Until you read that the money is made up of leveling funds first announced by Chancellor Rishi Sunak in his spending review last fall. So no fresh money at all.
According to Labour’s Lisa Nandy, this is just a “little payback in a few places of the huge sums of money” lost to the North by years of Tory rule.
And indeed, while it’s tempting to dwell on the chaotic nature of this weekend’s announcement, it would behoove a political party worth its salt to use the momentum of this moment. and to “level” completely out of the political waters.
Since when did the British public and the chattering class accept this ridiculous euphemism for equality?
Kind of like staying away which is really just a vacation and wild swimming which is really just…swimming, leveling up, it’s really just equality. Regional equality. So why can’t a party that believes in planning, management and good governance still call it that?
A little too scary socialist – a little too Jeremy Corbyn? Worse – jacket a little too donkey and Michael Foot perhaps?
In the 1970s, leveling up was just land-use planning and industrial policy, both seen as essential levers for any smart government to avoid creating an overheated honeypot around its capital. resulting in the destruction of regional jobs and a joint erosion of inequalities in wealth, income and costs across the country.
Is it just a curse of age to remember these policies as totally harmless?
Now, the public is expected to swoon in gratitude when a (one-time) amount of money comes its way – from the taxes it sends to Westminster in the first place?
Has the American dream of becoming great in spite of (not because of) government so completely overtaken the once socialist vision of red wall seats that voters are ready to see their local leaders standing tall, expecting a alms?

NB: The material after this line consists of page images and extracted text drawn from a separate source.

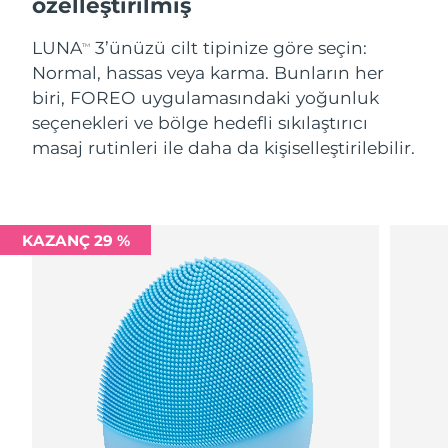
özelleştirilmiş
LUNA
3’ünüzü cilt tipinize göre seçin:
TM
Normal, hassas veya karma. Bunların her
biri, FOREO uygulamasındaki yoğunluk
seçenekleri ve bölge hedefli sıkılaştırıcı
masaj rutinleri ile daha da kişiselleştirilebilir.
KAZANÇ 29 %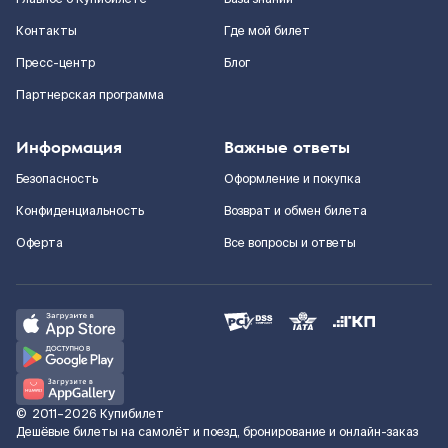
Контакты
Где мой билет
Пресс-центр
Блог
Партнерская программа
Информация
Важные ответы
Безопасность
Оформление и покупка
Конфиденциальность
Возврат и обмен билета
Оферта
Все вопросы и ответы
©
2011–2026
Купибилет
Дешёвые билеты на самолёт и поезд, бронирование и онлайн-заказ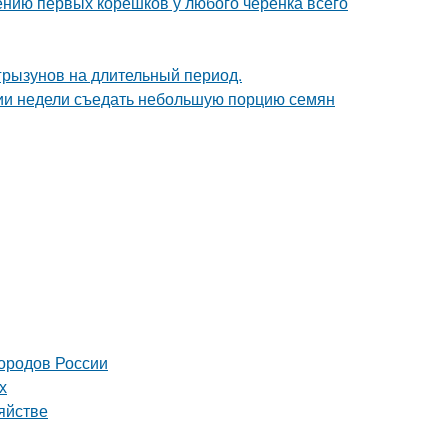
ению первых корешков у любого черенка всего
грызунов на длительный период.
нии недели съедать небольшую порцию семян
городов России
х
яйстве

Does anyone else remember a time before the National Lottery when people expected progress to come from a well-managed system, not from the tiny chance of a personal windfall obtained at out of an ill-gotten pot of (disproportionate) working class money? In short, have voters so completely forgotten the days when the economy wasn’t run like a huge free-for-all that they’ll accept Gove’s leveled trinkets?
I guess the all-important Red Wall seats won’t be so easily removed.

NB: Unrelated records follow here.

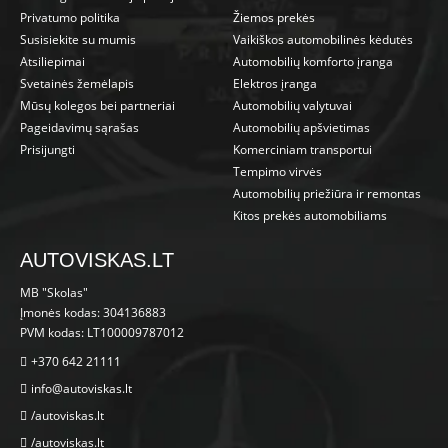
Privatumo politika
Žiemos prekės
Susisiekite su mumis
Vaikiškos automobilinės kėdutės
Atsiliepimai
Automobilių komforto įranga
Svetainės žemėlapis
Elektros įranga
Mūsų kolegos bei partneriai
Automobilių valytuvai
Pageidavimų sąrašas
Automobilių apšvietimas
Prisijungti
Komerciniam transportui
Tempimo virvės
Automobilių priežiūra ir remontas
Kitos prekės automobiliams
AUTOVISKAS.LT
MB "Skolas"
Įmonės kodas: 304136883
PVM kodas: LT100009787012
+370 642 21111
info@autoviskas.lt
/autoviskas.lt
/autoviskas.lt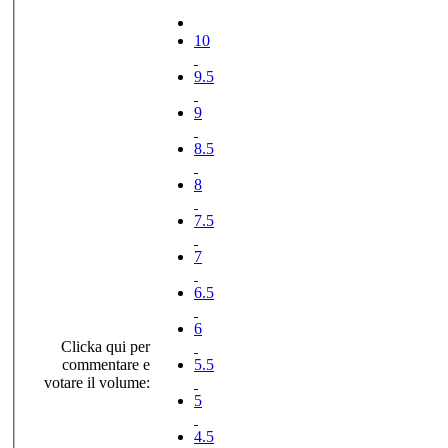
10
9.5
9
8.5
8
7.5
7
6.5
6
Clicka qui per
commentare e
5.5
votare il volume:
5
4.5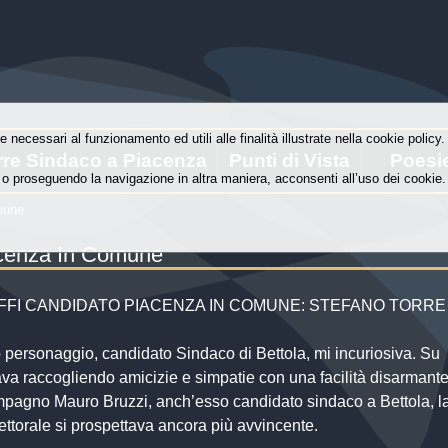
e necessari al funzionamento ed utili alle finalità illustrate nella cookie polic
rre Sindaco a Piacenza
Punti di Vista
Poesi
o proseguendo la navigazione in altra maniera, acconsenti all’uso dei cookie.
omune
iacenza In Comune
UFFI CANDIDATO PIACENZA IN COMUNE: STEFANO TORRE
 personaggio, candidato Sindaco di Bettola, mi incuriosiva. Su
a raccogliendo amicizie e simpatie con una facilità disarmante
ompagno Mauro Bruzzi, anch’esso candidato sindaco a Bettola, l
ttorale si prospettava ancora più avvincente.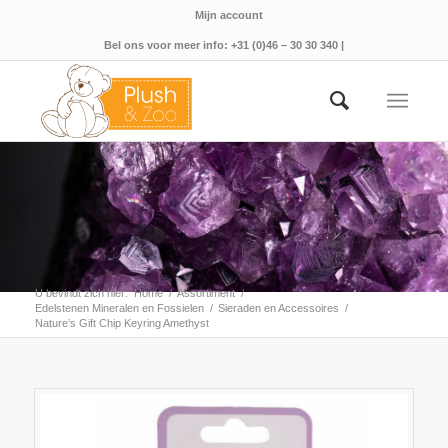
Mijn account
Bel ons voor meer info: +31 (0)46 – 30 30 340 |
U bevindt zich hier:
Home
/
Assortiment
/
Edelstenen Mineralen en Fossielen
/
Sieraden en Accessoires
/
Nature’s Gift Chip Keyring Amethyst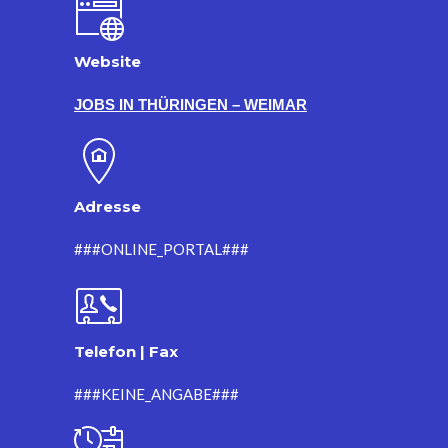
Website
JOBS IN THÜRINGEN – WEIMAR
Adresse
###ONLINE_PORTAL###
Telefon | Fax
###KEINE_ANGABE###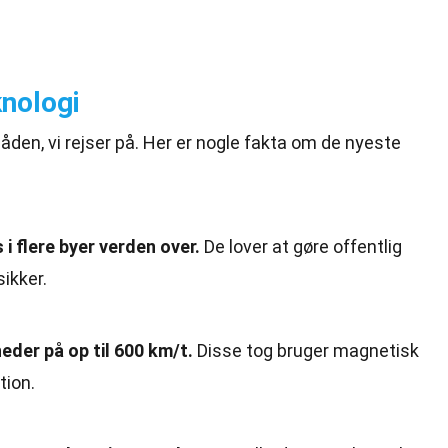
nologi
den, vi rejser på. Her er nogle fakta om de nyeste
i flere byer verden over.
De lover at gøre offentlig
ikker.
der på op til 600 km/t.
Disse tog bruger magnetisk
tion.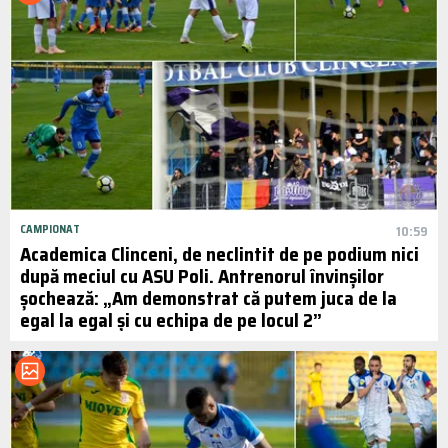
CAMPIONAT
10:59
Academica Clinceni, de neclintit de pe podium nici
după meciul cu ASU Poli. Antrenorul învinșilor
șochează: „Am demonstrat că putem juca de la
egal la egal și cu echipa de pe locul 2”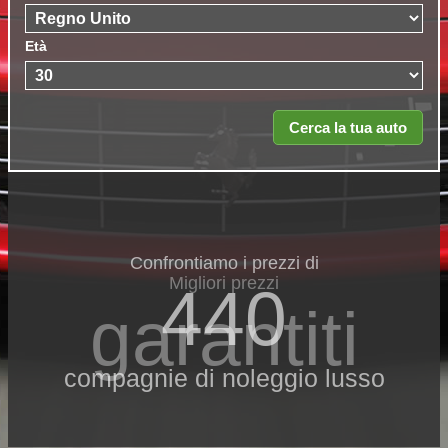
Età
Confrontiamo i prezzi di
Migliori prezzi
440
garantiti
compagnie di noleggio lusso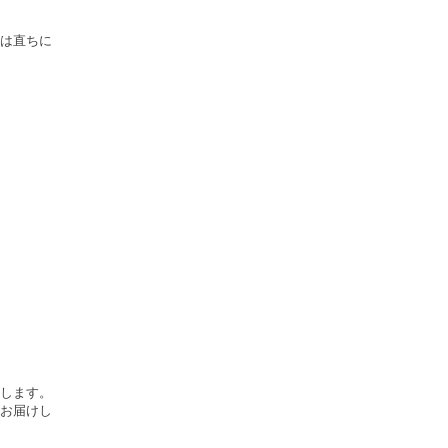
は直ちに
します。
お届けし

Although the collective memory of the 1970s is hazy, the memory of recent Conservative betrayals is quite good.
As the dashed commitment to build the second phase of HS2 to Leeds and Manchester, even as the main vanity line from London to Birmingham continues.
Like the scaled-down plans for Northern Powerhouse Rail that leave Liverpool, Manchester, Leeds, Sheffield, Bradford and Hull with a fragmented service of slow, polluting old diesel trains?

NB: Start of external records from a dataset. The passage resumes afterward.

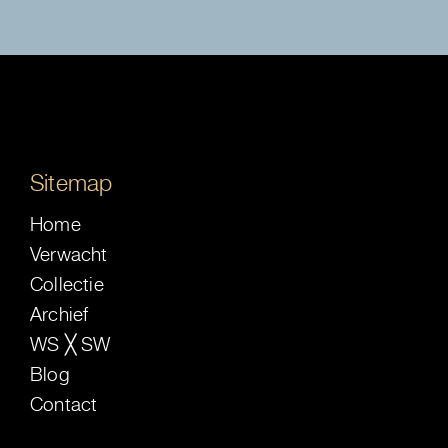
Sitemap
Home
Verwacht
Collectie
Archief
WS ╳ SW
Blog
Contact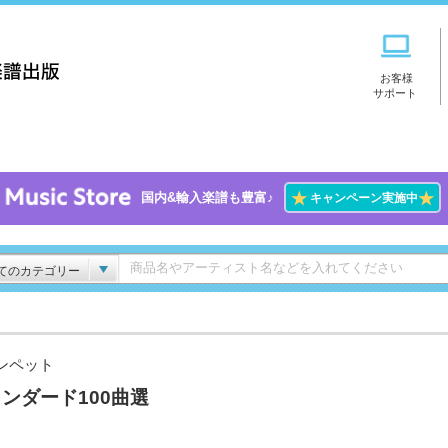
お客様
サポート
★
★
国内&輸入楽譜も豊富♪
キャンペーン実施中
てのカテゴリー
ンペット
ンダード100曲選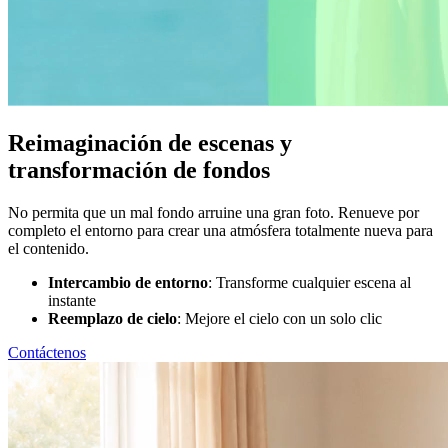
Reimaginación de escenas y
transformación de fondos
No permita que un mal fondo arruine una gran foto. Renueve por
completo el entorno para crear una atmósfera totalmente nueva para
el contenido.
Intercambio de entorno
: Transforme cualquier escena al
instante
Reemplazo de cielo
: Mejore el cielo con un solo clic
Contáctenos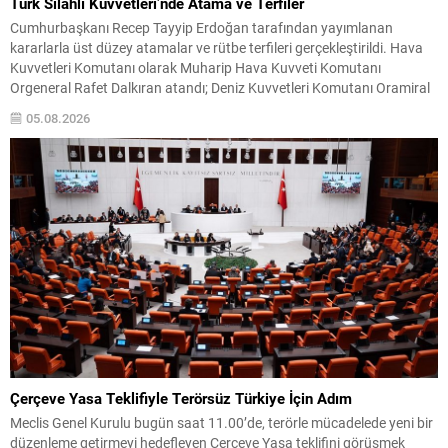
Türk Silahlı Kuvvetleri’nde Atama ve Terfiler
Cumhurbaşkanı Recep Tayyip Erdoğan tarafından yayımlanan
kararlarla üst düzey atamalar ve rütbe terfileri gerçekleştirildi. Hava
Kuvvetleri Komutanı olarak Muharip Hava Kuvveti Komutanı
Orgeneral Rafet Dalkıran atandı; Deniz Kuvvetleri Komutanı Oramiral
Ercüment Tatlıoğlu’nun görev süresi ise 30 Ağustos itibarıyla bir yıl
05.08.2026
daha uzatıldı. Aynı kararnameyle 30 Ağustos tarihinden geçerli olmak
üzere...
Çerçeve Yasa Teklifiyle Terörsüz Türkiye İçin Adım
Meclis Genel Kurulu bugün saat 11.00’de, terörle mücadelede yeni bir
düzenleme getirmeyi hedefleyen Çerçeve Yasa teklifini görüşmek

Like the housing threshold in the proposed welfare reforms, which means more northerners will end up selling their homes.
Like the rise in National Insurance whose taxes do not work on wealth and therefore affect the working poor more than well-off retirees.
Like the leveling payments already made that are directed to relatively wealthy conservative towns and not poorer Labor voting areas.
Like the Tories’ plan to revert from proportional representation to first past the post for municipal elections, in a bid to thwart the election of troublesome Labor mayors.
And then combine all those open betrayals with the slap in the face to morality and decency that is Partygate.
The UK government‘s 2021 race-to-the-bottom strategy will take some step back – and it will take more than Gove’s latest stand to prevent Boris Johnson from feeling the wrath of northern voters in May’s local elections.